• _YOUR OBJECTIVE_: Collect and copy out every line in the rows below that contains the word "presented".
*** Block opens ***
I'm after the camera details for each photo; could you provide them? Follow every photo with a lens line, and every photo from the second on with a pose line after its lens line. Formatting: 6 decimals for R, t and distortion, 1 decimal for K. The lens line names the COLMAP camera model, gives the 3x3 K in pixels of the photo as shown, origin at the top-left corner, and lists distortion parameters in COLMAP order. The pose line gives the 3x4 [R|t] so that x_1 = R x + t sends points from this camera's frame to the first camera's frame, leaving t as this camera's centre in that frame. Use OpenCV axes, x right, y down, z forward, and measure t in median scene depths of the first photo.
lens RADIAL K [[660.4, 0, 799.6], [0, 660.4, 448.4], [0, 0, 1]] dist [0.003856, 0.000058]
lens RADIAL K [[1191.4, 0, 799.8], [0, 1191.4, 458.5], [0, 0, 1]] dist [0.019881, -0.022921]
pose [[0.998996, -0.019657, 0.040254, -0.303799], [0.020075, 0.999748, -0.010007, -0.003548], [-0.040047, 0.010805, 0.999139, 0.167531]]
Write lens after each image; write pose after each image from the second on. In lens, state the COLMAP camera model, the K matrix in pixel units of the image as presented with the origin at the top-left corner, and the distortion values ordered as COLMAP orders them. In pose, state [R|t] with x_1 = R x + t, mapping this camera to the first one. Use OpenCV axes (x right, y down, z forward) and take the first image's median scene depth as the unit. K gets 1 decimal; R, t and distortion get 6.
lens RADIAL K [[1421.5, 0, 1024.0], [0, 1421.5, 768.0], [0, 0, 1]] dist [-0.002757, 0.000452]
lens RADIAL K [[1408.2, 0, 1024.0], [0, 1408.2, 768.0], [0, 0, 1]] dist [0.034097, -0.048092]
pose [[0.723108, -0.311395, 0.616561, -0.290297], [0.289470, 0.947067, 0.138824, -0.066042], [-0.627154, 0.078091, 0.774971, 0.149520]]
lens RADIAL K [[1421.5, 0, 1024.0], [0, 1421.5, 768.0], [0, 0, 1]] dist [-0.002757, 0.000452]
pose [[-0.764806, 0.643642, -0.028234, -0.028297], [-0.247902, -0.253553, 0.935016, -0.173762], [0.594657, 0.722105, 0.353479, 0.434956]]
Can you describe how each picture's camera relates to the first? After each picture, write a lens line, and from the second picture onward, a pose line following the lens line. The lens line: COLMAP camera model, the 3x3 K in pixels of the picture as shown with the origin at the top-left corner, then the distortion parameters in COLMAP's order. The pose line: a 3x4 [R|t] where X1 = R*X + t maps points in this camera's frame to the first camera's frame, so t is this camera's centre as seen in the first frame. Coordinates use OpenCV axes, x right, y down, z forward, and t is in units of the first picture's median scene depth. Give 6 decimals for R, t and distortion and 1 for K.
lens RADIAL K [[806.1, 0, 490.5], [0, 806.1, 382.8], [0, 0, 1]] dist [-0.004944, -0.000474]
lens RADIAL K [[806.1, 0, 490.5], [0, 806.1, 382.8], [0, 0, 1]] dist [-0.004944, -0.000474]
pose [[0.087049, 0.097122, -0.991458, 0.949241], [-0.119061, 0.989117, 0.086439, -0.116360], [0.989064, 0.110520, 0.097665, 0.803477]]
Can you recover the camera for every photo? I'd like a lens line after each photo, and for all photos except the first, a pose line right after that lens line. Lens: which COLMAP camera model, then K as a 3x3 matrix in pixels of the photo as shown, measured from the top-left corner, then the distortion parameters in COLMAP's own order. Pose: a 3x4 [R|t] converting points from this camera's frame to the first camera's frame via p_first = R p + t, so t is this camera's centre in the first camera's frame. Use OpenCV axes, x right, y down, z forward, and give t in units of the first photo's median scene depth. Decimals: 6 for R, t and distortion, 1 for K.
*** Block closes ***
• _EXERCISE ANSWER_:
Write lens after each image; write pose after each image from the second on. In lens, state the COLMAP camera model, the K matrix in pixel units of the image as presented with the origin at the top-left corner, and the distortion values ordered as COLMAP orders them. In pose, state [R|t] with x_1 = R x + t, mapping this camera to the first one. Use OpenCV axes (x right, y down, z forward) and take the first image's median scene depth as the unit. K gets 1 decimal; R, t and distortion get 6.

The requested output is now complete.